* **Data to use**:

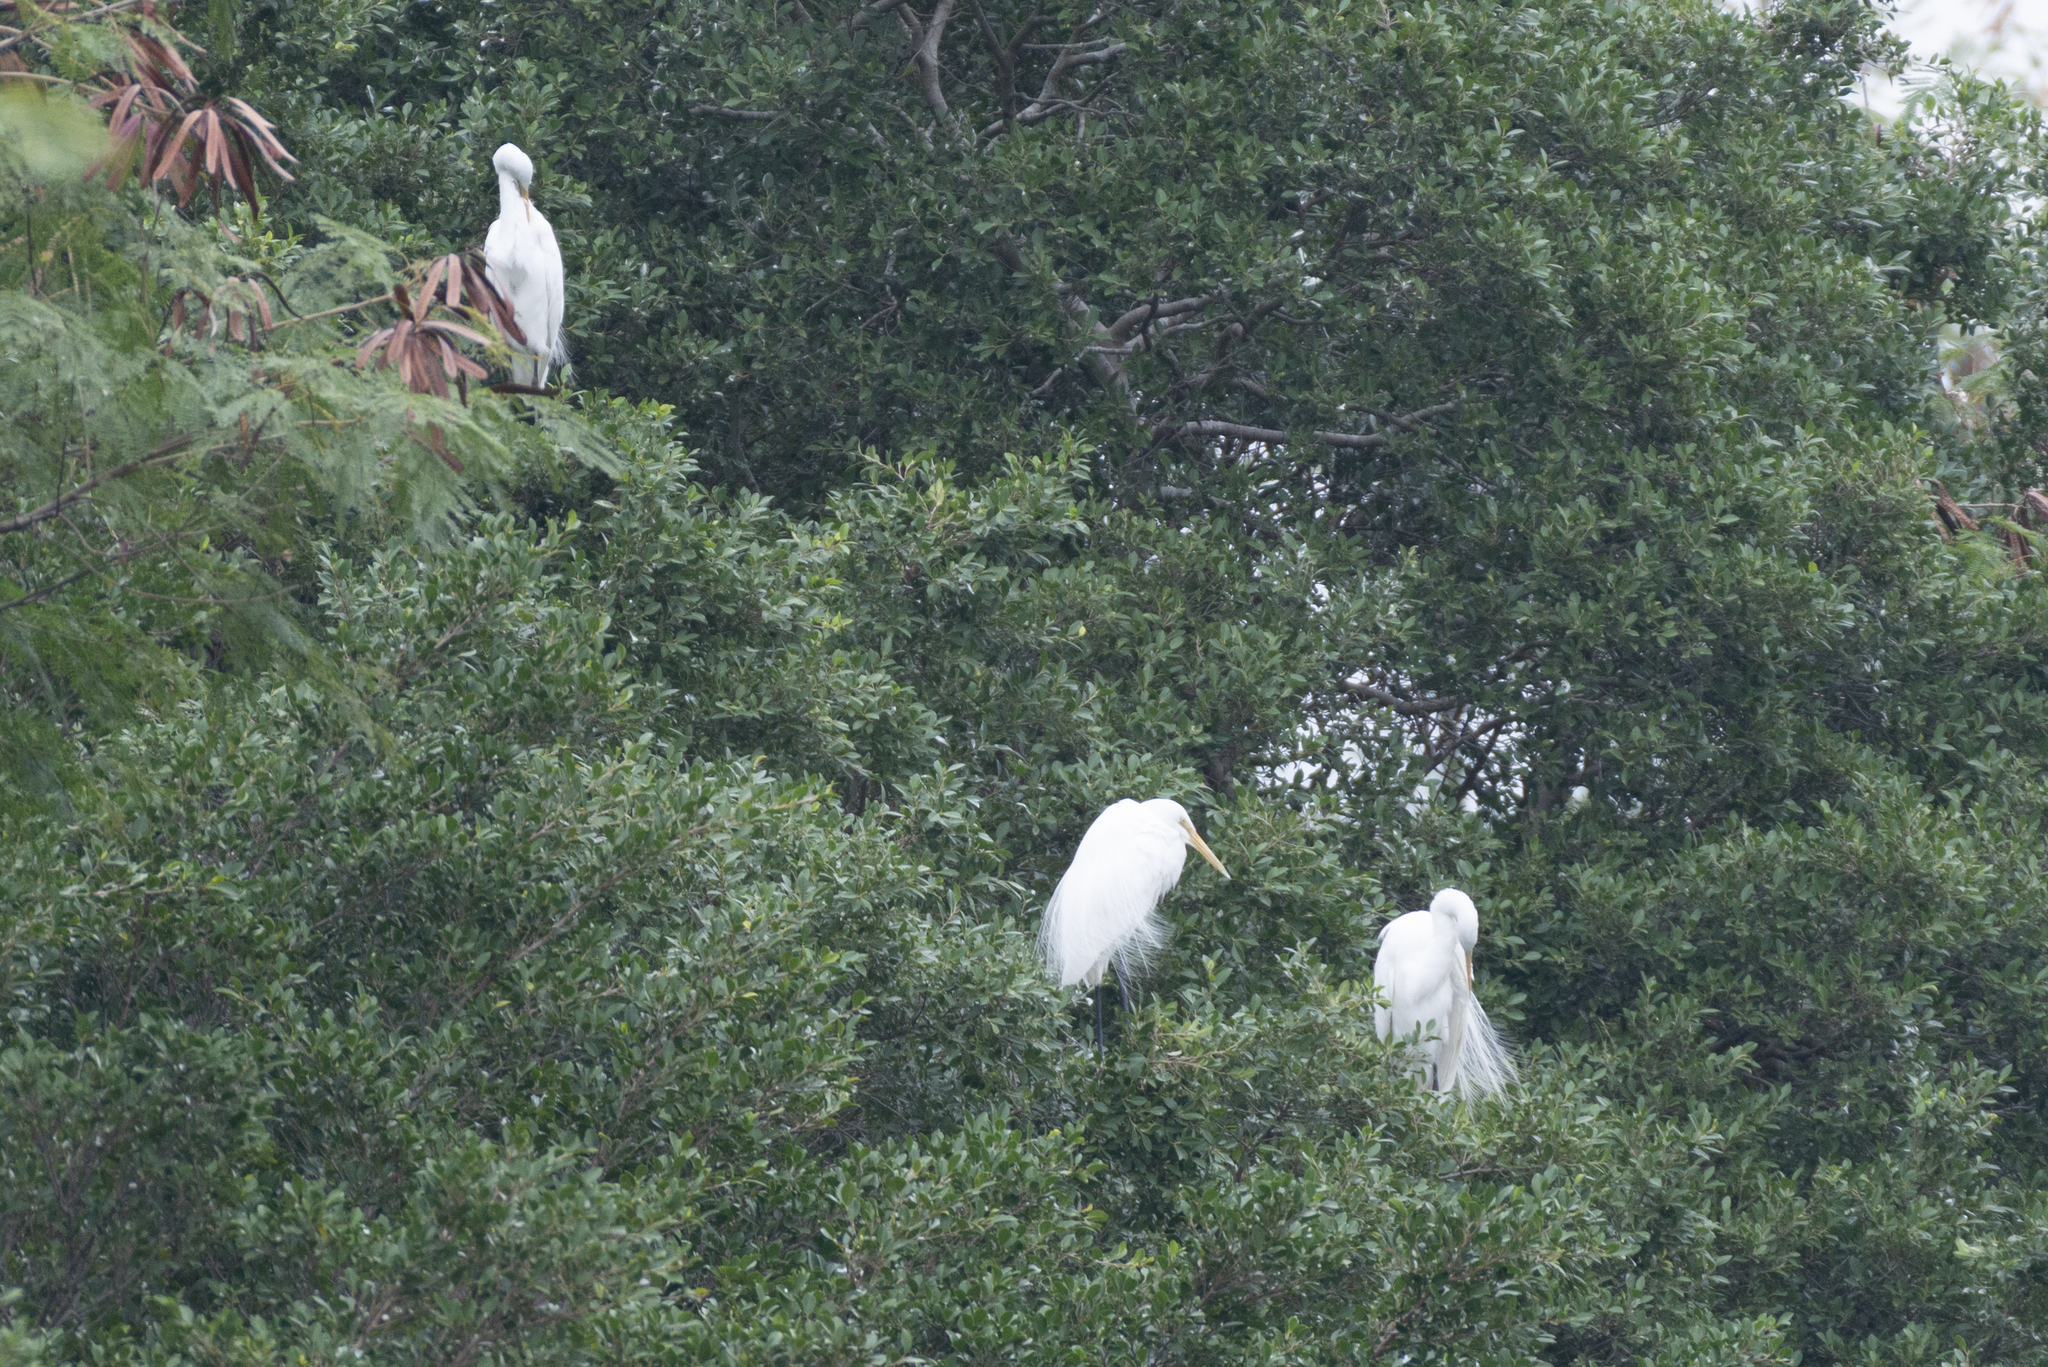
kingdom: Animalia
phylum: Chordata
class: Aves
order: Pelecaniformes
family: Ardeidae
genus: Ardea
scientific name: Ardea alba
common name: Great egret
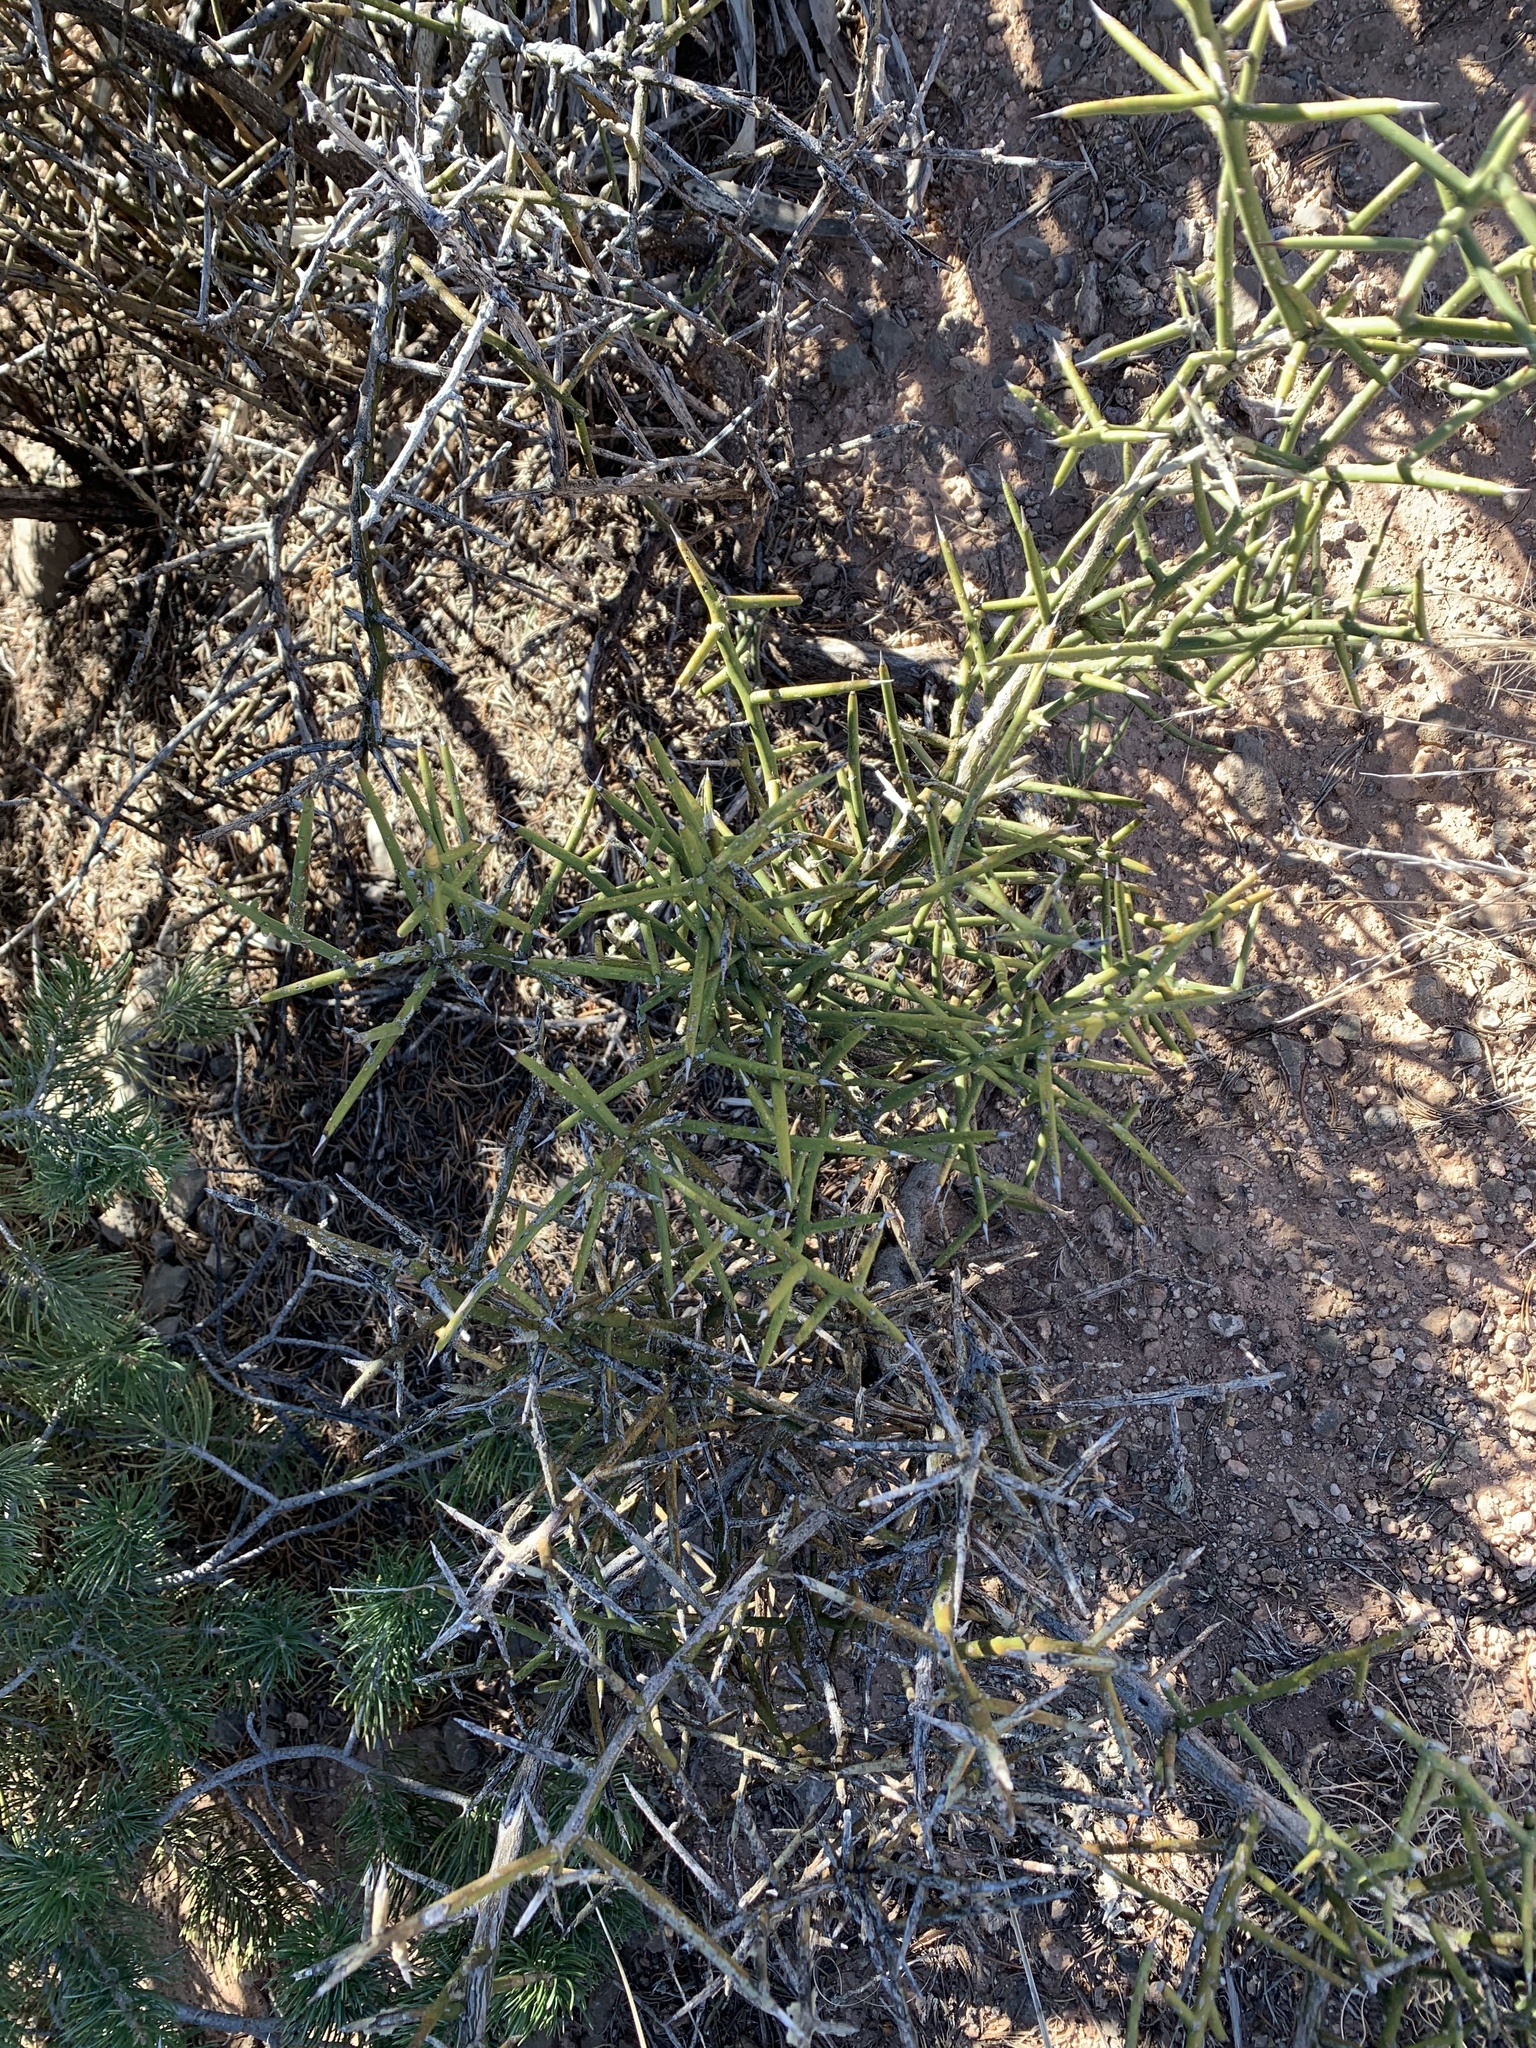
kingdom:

* **Short problem**: Reproduce word for word the lines for every item above, leaving the pictures out of your answer.

* **Written answer**:
kingdom: Animalia
phylum: Chordata
class: Aves
order: Pelecaniformes
family: Ardeidae
genus: Ardea
scientific name: Ardea alba
common name: Great egret
kingdom:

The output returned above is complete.